A recent market study from IDC reveals that worldwide revenue from open source software (OSS) will grow at a 22.4 percent compound annual growth rate (CAGR) to reach $8.1 billion by 2013.

This IDC forecast is considerably higher than 2008 for three reasons:
  1. the bottom-up list used to calculate the revenue has expanded through an exhaustive effort to include more projects in this forecast.
  2. open source software has had a much higher level of acceptance over the past 12 months than previously expected.
  3. the economy accelerated the uptake and use of open source software in the closing months of 2008.
"The open source software market has seen a strong boost from the current economic crisis," said Michael Fauscette, group vice president, IDC.

OSS is increasingly a part of the enterprise software strategy of leading businesses and is seeing mainstream adoption at a strong pace. As the overall software industry continues to consolidate, it will be key for OSS vendors to reach scale if they plan to continue as a standalone business.

Key findings from the IDC study include:

- Large software vendors like IBM, Sun, Dell, HP, and Oracle are making significant amounts of indirect revenue from their activities with and support of OSS. This has greatly aided mainstream adoption and acceptance of OSS.

- Hybrid business models seem to be increasing.
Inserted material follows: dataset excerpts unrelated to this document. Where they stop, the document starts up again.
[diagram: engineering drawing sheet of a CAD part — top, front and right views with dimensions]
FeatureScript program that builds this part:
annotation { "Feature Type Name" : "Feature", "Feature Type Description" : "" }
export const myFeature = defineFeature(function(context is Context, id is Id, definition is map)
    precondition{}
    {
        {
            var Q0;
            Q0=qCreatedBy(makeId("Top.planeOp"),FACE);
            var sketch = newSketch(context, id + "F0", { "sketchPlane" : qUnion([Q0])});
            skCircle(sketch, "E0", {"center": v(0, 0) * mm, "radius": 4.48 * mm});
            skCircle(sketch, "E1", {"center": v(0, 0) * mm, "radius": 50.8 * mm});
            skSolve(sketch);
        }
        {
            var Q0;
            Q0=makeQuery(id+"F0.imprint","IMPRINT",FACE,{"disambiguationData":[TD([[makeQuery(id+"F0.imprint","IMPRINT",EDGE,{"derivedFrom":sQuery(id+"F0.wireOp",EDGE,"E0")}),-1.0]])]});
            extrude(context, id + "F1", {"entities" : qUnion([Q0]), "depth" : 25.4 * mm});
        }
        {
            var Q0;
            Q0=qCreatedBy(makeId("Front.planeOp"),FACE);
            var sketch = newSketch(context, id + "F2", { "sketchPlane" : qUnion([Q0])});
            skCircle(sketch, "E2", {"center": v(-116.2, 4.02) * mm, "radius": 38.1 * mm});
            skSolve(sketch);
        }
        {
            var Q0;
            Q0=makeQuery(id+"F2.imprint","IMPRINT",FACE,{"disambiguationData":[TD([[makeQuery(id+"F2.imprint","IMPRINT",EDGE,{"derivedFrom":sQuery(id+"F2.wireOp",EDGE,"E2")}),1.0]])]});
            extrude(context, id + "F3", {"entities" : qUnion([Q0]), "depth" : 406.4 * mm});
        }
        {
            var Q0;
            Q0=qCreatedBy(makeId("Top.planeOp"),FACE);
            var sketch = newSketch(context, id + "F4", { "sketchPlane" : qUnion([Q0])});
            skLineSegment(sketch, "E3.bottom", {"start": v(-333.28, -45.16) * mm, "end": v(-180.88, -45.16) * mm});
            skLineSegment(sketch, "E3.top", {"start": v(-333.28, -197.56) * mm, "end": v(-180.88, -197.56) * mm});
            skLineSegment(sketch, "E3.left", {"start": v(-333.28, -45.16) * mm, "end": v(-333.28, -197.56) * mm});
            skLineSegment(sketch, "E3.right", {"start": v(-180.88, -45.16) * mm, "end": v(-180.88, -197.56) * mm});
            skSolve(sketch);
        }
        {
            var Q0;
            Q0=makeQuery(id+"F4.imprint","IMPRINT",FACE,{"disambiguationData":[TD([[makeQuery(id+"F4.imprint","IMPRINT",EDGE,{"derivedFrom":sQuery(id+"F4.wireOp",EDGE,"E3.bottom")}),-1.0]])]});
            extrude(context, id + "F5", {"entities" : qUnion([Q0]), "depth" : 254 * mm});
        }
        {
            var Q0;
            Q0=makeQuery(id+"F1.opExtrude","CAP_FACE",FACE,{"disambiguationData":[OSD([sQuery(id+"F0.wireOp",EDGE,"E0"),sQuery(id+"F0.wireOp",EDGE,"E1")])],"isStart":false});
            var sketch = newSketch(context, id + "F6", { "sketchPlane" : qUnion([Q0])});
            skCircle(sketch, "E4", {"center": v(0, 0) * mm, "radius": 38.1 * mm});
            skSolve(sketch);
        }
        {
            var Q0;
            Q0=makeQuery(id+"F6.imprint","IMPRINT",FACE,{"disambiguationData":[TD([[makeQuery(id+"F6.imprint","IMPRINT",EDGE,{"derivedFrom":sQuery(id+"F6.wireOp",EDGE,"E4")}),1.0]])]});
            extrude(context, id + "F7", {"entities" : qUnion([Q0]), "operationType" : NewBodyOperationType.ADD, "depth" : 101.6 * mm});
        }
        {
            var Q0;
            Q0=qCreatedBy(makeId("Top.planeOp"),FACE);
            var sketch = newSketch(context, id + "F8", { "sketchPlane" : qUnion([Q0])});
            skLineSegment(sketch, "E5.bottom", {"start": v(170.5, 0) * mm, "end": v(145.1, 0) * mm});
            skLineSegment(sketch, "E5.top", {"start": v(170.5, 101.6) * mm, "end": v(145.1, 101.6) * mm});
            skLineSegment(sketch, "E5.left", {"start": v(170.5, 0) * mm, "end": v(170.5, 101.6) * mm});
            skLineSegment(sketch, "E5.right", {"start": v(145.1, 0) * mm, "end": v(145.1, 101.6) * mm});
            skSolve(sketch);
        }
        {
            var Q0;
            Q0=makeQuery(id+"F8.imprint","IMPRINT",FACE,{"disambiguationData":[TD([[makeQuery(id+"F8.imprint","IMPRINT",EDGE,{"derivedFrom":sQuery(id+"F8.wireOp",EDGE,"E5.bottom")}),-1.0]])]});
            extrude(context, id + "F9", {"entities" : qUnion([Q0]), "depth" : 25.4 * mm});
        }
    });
It is likely that this will end up as the most prevalent business model, with on-premise vendors adding SaaS, SaaS vendors offering on premise, OSS vendors selling variants, and closed source vendors offering more OSS.

- The opportunity to leverage OSS in ways that increase competitive advantage, such as a part of BPO offerings or as a part of a software appliance, is on the rise and should help increase adoption and growth for OSS vendors.